*Source text*:

+ + +

The main focus of this section is the fifth layer. It consists of technologies and processes that form the governance of the hypercube DHT network, i.e. the DAO. Layers 1 to 4 provide the technological means for implementing a keyword based search over a DFS and this can be enough for offering a complete solution in many cases. However, we are also interested in the scenario where, in order to orchestrate the operational decisions and rewards, the DHT network nodes operators can form a DAO. The fifth layer is mostly based on the use of smart contracts and the interfaces to those. Smart contracts, indeed, enable the creation of an organization that takes advantage of a token-based economy and decentralized voting. In particular, we use Ethereum smart contracts and we structure the DAO on top of two preliminary research contributions (Zichichi et al., 2019; Distefano et al., 2020):
Token economy - The DAO is built around the use of a unique token, e.g. “DAOToken”, used for transferring value (e.g. users that pay node operators), or for staking purposes (e.g. becoming a DAO member by time-locking a certain amount of tokens). The smart contract used to represent these functions consists in an implementation of the ERC20 interface (Fabian Vogelsteller, 2015).
Members Registry - A smart contract was developed as a members registry, to allow token holders to time-lock DAOTokens and become DAO members. Any account holding any amount of DAOToken can lock some tokens for a desired amount of time through a specific time-lock contract. This time-lock contract will hold these tokens and release them after the date set, and no one will be able to unlock those before that date.
General Voting - A specific smart contract was developed to allow DAO members to call for a vote and then decide on a proposal. This contract allows any member to make a proposal and gives everyone the opportunity to submit a suggestion to vote regarding that proposal. Each proposal has its own debate period and any member can vote a suggestion within that time period. A member vote weight is proportional to the amount of tokens locked until a date that comes after the debate period end.
Value Transfer Voting - Any extension of the previous voting smart contract can be developed to allow a decision taken to directly enact an operation to be executed on-chain (through another smart contract). For instance, DAO members can vote to transfer some staked tokens to a specific account in the case of issuing a bounty.
4.1. Use Cases
In this section we discuss on different, but possibly overlapping, use cases for implementing the DAO framework presented above. For instance, the first use case on DeFi is generally applicable to different DAOs implementations, and can be combined with the second use case to create a complete Hypercube DAO system.
4.1.1. A DeFi-based rewarding system
Decentralized finance (DeFi) is a term that refers to novel P2P financial infrastructures, based on smart contracts, that are non-custodial, permissionless, openly verifiable and composable (Werner et al., 2021). With DeFi protocols such as Decentralized Exchanges (DEX), anyone can engage in non-custodial exchange of on-chain digital assets, e.g. tokens. In contrast to traditional finance where an asset’s liquidity is based on the bid and ask orders prices, in the most used DeFi protocols, such as Uniswap, usually assets are ERC20 tokens and their liquidity is provided algorithmically through a simple pricing rule within a smart contract (Werner et al., 2021). For instance, in the case of the DAOToken, an Uniswap liquidity pool smart contract can be created by locking into it an amount of DAOTokens and an amount of another ERC20 token to be exchanged with. The value of a single DAOToken in respect to the other token will be proportional to the ratio and such values will vary based on the tokens that will be stacked in the pool after an exchange, e.g. buying DAOTokens will drain the reserve of the locked DAOTokens and increase the other token’s reserve.

+ + +

*Dataset records*:
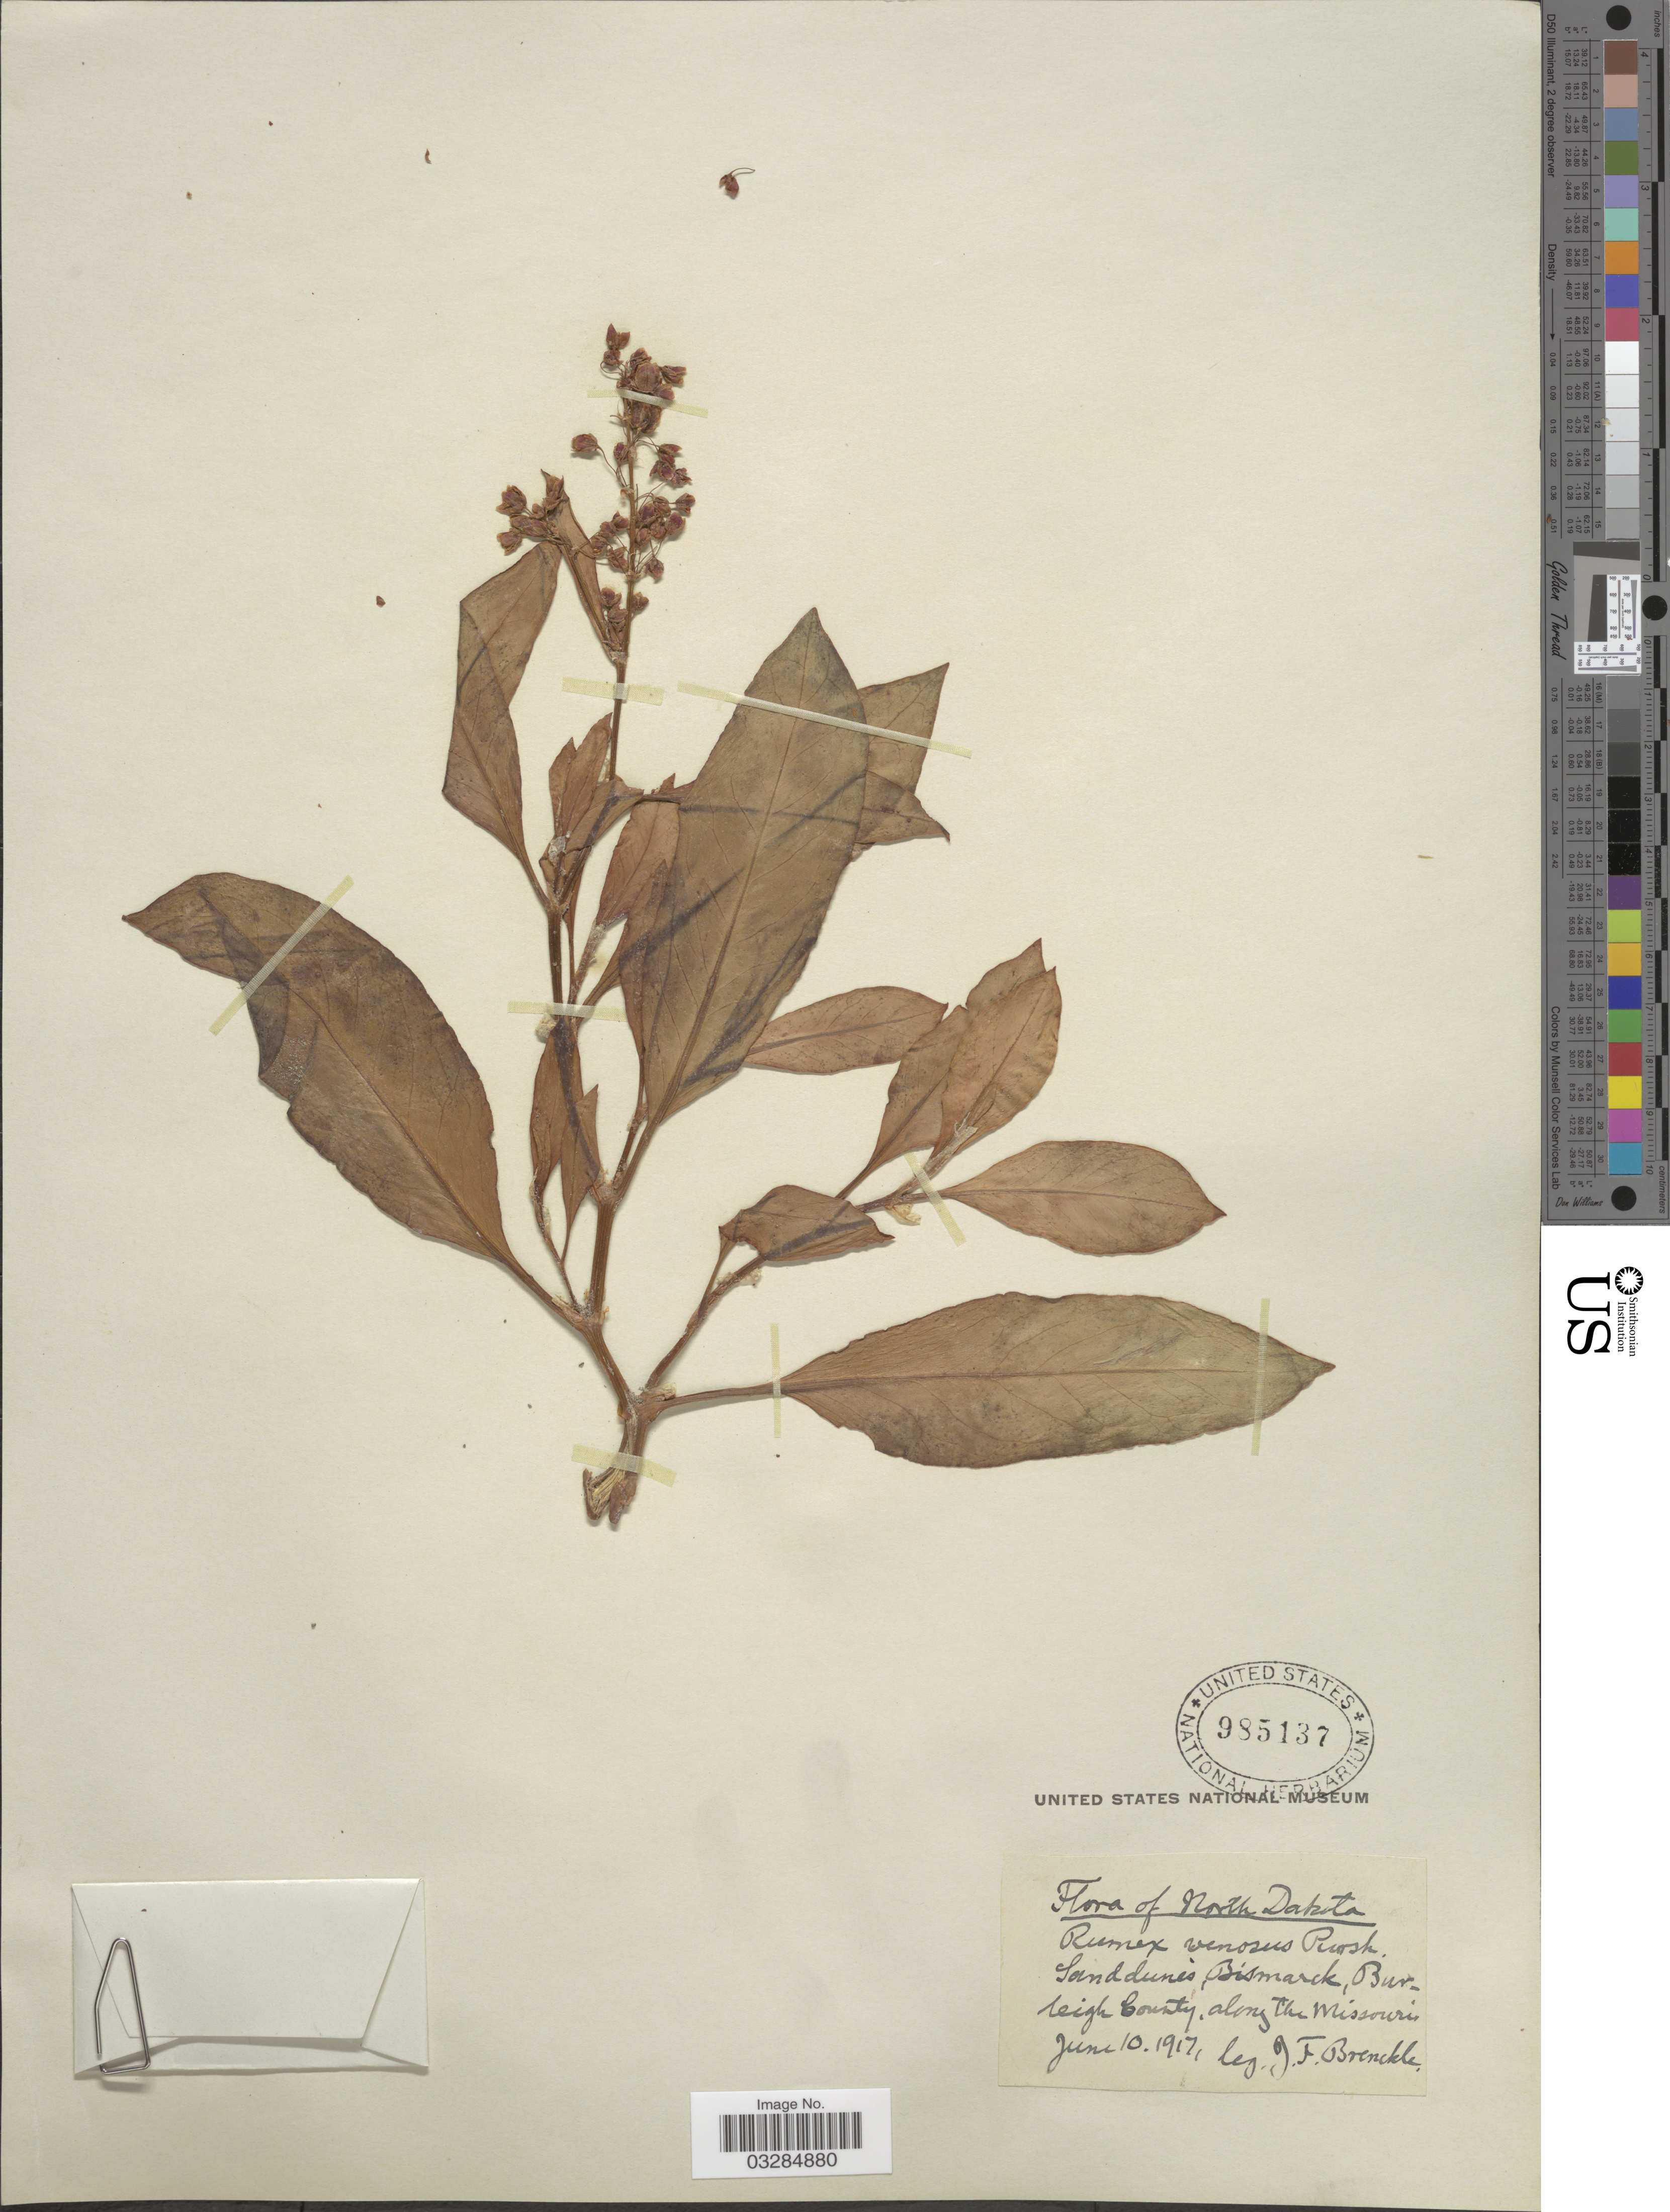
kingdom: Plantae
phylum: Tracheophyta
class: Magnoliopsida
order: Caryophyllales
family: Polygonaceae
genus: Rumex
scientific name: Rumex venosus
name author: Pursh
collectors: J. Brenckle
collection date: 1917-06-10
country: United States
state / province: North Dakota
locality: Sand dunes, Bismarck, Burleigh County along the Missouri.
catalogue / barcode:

+ + +

*Directive A*: In the text on DAO governance, why does buying DAOTokens from a Uniswap liquidity pool alter the value of a single DAOToken? Answer in one to three sentences.
*Directive B*: Pick up the text on DAO governance after its final sentence and continue it.

*Written reply A*: The value of a DAOToken relative to the other token is proportional to the ratio of the two tokens held in the pool. Buying DAOTokens drains the pool's reserve of DAOTokens and increases its reserve of the other token, which changes that ratio and therefore the value.

*Written reply B*:
In Uniswap, each liquidity provider receives newly minted Liquidity Pool (LP) tokens to represent the share of liquidity they have provided. These LP tokens can then be burn by the providers in order to redeem their share of liquidity (and accrued fees obtained when exchanges happen). This means that when a new ERC20 token, e.g. the DAOToken, is created and initially distributed to its creators, they can easily have a return on their newly created tokens by locking them in a new liquidity pool. This is also a way to let the general investors interested in this token to acquire it. However, the possibility for the creators to redeem at any time the liquidity they have provided, by burning the LP tokens, makes the value of the token highly unstable. At any moment, indeed, the investors can be left with a worthless token due to these “big players” burning LP tokens and draining the reserve.
Based on this, we envision a use case where the DAO is based not on the timelock of the DAOToken directly, but on the timelock of the LP tokens obtained by locking DAOTokens in liquidity pools. From an implementation point of view, in Uniswap no changes are required because LP Tokens are compatible with the ERC20 inteface. This means that the stability of the DAO is directly proportional to the value the DAOToken can take, and that the power exercised by DAO members is directly proportional to the gains/losses they are willing to make through their behavior, making it possible to have a strong incentive to behave correctly.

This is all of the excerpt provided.